Force, in The Body’s Way, is relational and it changes depending on where we are in space, how much range of motion we’re using, and what kind of support our body is calling for. Rising from a low plane takes more muscular effort than gliding in the high plane. Guiding a push, reaching with presence, pulling inward for restoration is all guided by our intention.

These are not just physical acts, they are energetic choices best guided by the power of our intention. Just as muscles are strengthened through repetition, so too is the mind. Minding our mental energy is not a one-time act—it’s a daily practice that calls for conscious tools and cultivated awareness. Over the decades, I’ve come to trust aligning thoughts with intentions. 

Awareness is the first: the skill of noticing without reacting, allowing space between stimulus and response. The “Yes-Yes” phrase is another. It’s a simple personal phrase that centers me and allows me to focus and activate a state of positive real time engagement. I lean into RAW: the practice of Relaxed, Alert, and Waiting, sensing a calm, poised state of readiness.

This gently restores calmness for my mind between my thoughts. I use visual anticipation, by seeing what’s coming before it arrives to prepare my body through imagery and inner rehearsal. Sensory mindfulness keeps me grounded by using the five senses to stay present, awake and aware in the now. And, I listen for the wisdom of both Sound and Silence.

When our intention is clear, our body becomes more efficient. We move with Dynamic Ease, applying only the effort required and nothing more. We personalize our style, pace, intensity, and flow. We’re not just moving, we’re researching and asking, “What does my body need now?” And we’re responding not out of habit or social conditioning, but out of intention.

Listening and mindful intent is a full-body act. And yet, most of us were never taught how to truly listen and use mindful intent.

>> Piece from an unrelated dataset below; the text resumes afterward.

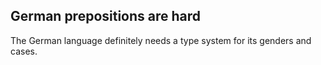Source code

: ## German prepositions are hard

The German language definitely needs a type system for its genders and cases.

We were taught to interpret, analyze, fix, comment, or plan what to do and say next. But to personalize movement with listening and intention, we must unlearn those habits. We must learn to listen without interference to our own body.

Based on what we sense is needed, we must learn to use intention to harness the power of our mind to fuel your actions. Listening without interference means that we stop interrupting our body’s signals with our thoughts. We don’t override exhaustion with motivation. We don’t cover up grief with grit. We become an observer, a witness. We wait, breathe, and receive.

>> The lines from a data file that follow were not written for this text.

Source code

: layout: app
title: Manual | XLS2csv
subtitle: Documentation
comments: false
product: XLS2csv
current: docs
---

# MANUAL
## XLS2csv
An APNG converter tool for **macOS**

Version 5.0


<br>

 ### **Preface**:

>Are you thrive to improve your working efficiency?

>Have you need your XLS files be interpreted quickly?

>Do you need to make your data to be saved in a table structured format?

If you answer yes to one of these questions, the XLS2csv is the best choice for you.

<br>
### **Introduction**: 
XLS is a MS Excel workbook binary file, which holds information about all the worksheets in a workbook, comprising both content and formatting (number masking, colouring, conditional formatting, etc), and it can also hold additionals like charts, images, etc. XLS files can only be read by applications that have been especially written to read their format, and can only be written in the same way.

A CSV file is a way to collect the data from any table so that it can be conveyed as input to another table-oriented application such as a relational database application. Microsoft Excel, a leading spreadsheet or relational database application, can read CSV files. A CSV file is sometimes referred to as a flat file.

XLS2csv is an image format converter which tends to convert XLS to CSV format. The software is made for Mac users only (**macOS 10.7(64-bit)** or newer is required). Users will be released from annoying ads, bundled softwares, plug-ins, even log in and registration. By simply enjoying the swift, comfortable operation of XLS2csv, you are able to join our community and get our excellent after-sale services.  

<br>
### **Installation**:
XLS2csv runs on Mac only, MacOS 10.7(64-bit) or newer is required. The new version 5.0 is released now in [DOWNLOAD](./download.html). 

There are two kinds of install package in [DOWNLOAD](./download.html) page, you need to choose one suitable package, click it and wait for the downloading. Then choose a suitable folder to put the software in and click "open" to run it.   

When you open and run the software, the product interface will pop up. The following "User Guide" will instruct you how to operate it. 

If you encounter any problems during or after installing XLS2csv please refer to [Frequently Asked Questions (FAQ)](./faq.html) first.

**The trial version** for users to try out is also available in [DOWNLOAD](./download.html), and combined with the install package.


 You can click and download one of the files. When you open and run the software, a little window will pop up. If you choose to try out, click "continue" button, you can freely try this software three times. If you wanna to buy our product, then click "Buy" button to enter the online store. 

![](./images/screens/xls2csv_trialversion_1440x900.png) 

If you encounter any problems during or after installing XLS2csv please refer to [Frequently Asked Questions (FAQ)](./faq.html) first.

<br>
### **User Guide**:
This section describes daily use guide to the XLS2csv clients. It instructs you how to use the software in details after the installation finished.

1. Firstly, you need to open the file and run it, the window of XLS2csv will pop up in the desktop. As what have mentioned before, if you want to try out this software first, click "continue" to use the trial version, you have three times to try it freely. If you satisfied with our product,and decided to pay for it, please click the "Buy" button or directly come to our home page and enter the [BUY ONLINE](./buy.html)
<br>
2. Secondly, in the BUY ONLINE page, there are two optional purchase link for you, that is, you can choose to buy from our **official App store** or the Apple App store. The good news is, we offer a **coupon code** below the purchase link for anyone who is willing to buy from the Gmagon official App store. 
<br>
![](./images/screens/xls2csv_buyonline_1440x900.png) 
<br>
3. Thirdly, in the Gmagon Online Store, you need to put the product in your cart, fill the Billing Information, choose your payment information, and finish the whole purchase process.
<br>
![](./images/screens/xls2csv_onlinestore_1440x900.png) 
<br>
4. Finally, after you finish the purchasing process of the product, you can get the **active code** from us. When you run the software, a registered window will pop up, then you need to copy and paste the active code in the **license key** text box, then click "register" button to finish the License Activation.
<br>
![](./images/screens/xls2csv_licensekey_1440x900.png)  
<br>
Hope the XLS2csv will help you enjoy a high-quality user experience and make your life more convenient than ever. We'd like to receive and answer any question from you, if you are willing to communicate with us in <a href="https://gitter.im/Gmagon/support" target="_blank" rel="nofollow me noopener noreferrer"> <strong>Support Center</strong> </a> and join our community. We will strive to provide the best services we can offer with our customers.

Only then can the authentic impulse for movement arise. This is a subtle but sacred shift from controlling our experience to co-creating it. The moment we begin to practice listening without interference, our whole being and body responds. Not from exertion, but from the sheer act of rewiring decades of mental habits. This is not just important, it is transformative.

In the end, it is intention that shapes the thread that weaves our inner world into our outer expression, our truth into movement, and our awareness into artistry. To live from intention is to walk with Whole Being presence. It means being aware of our body and its needs and respecting our energy. This is what it means to personalize our movement with intention.